══ Material provided ══
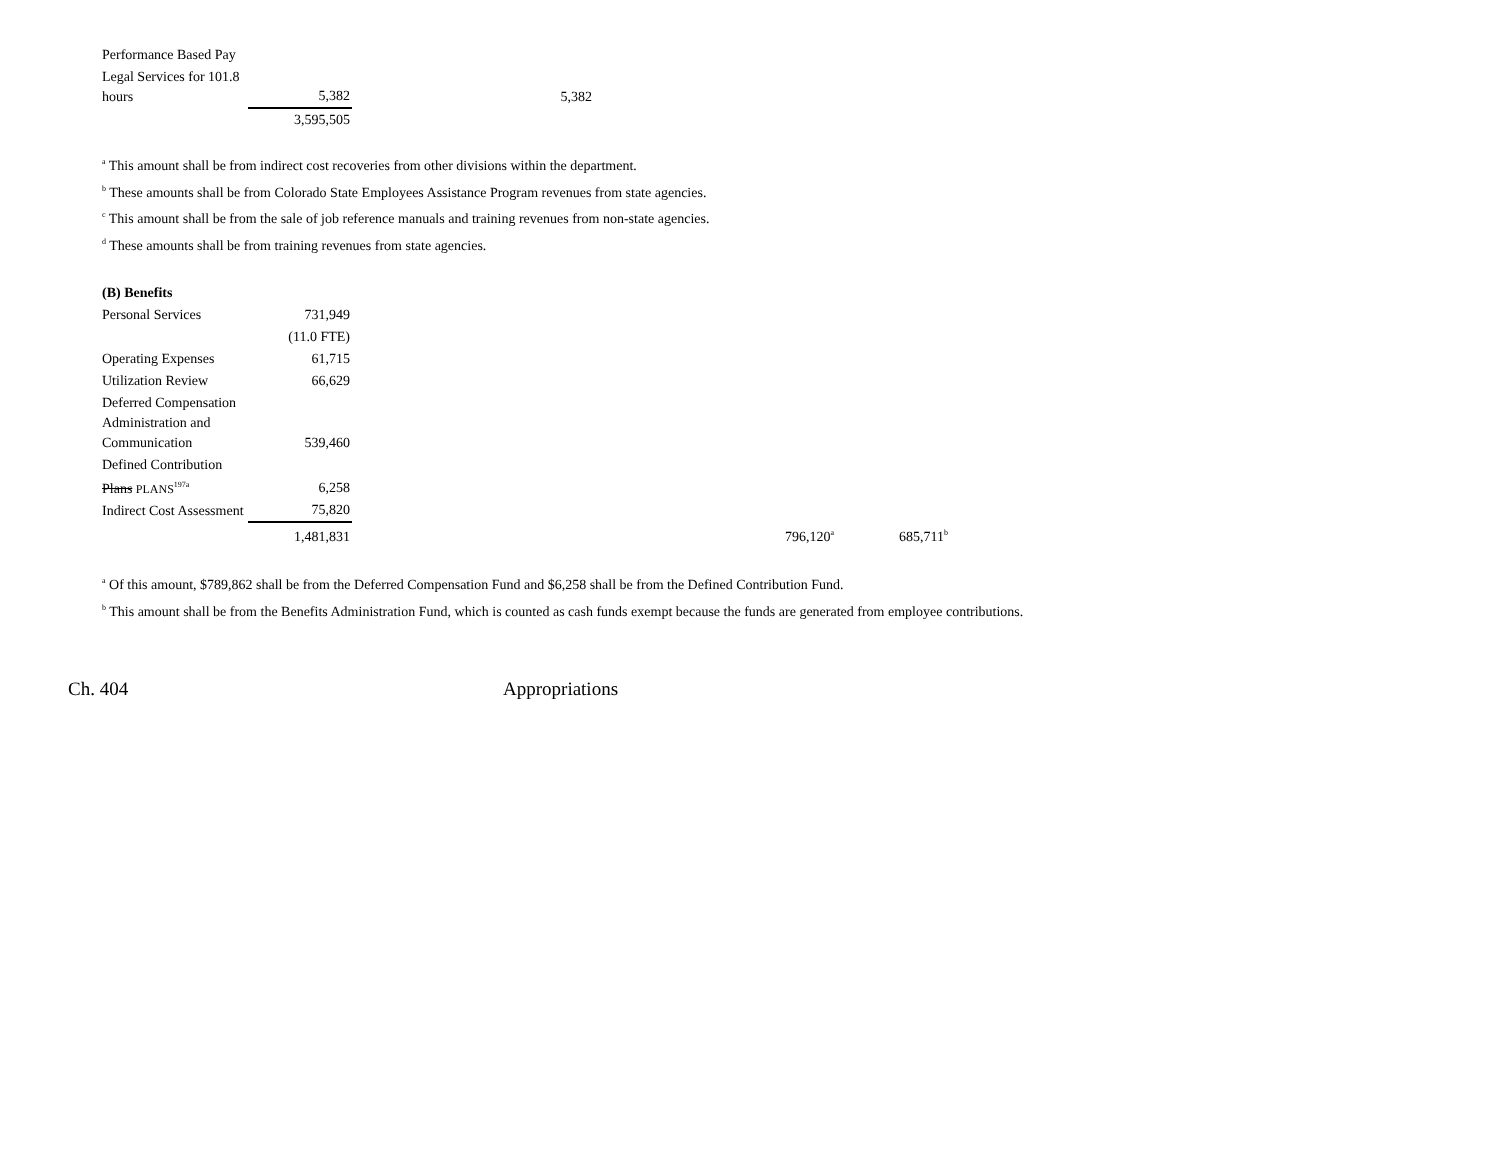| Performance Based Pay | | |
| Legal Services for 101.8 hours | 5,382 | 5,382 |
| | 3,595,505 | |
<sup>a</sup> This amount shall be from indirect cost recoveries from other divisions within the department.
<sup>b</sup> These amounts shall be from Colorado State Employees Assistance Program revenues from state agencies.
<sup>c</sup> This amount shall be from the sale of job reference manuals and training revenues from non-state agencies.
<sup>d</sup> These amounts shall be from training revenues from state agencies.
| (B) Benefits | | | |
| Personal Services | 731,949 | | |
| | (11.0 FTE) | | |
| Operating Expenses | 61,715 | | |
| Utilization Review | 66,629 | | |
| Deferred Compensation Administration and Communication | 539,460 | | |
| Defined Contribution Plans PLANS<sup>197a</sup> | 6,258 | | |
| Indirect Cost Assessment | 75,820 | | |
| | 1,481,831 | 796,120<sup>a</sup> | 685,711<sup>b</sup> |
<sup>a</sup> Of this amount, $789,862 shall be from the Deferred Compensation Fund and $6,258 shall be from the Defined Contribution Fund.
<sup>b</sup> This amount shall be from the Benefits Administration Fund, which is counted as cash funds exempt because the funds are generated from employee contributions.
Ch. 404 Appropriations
═══
§ **Work to be completed**
Return only the lines running from the top of the data to the line that holds "PLANS<sup>197a</sup> | 6,258 | | |". Include both of those lines, but skip the pictures.

§ **Answer to the exercise**
| Performance Based Pay | | |
| Legal Services for 101.8 hours | 5,382 | 5,382 |
| | 3,595,505 | |
<sup>a</sup> This amount shall be from indirect cost recoveries from other divisions within the department.
<sup>b</sup> These amounts shall be from Colorado State Employees Assistance Program revenues from state agencies.
<sup>c</sup> This amount shall be from the sale of job reference manuals and training revenues from non-state agencies.
<sup>d</sup> These amounts shall be from training revenues from state agencies.
| (B) Benefits | | | |
| Personal Services | 731,949 | | |
| | (11.0 FTE) | | |
| Operating Expenses | 61,715 | | |
| Utilization Review | 66,629 | | |
| Deferred Compensation Administration and Communication | 539,460 | | |
| Defined Contribution Plans PLANS<sup>197a</sup> | 6,258 | | |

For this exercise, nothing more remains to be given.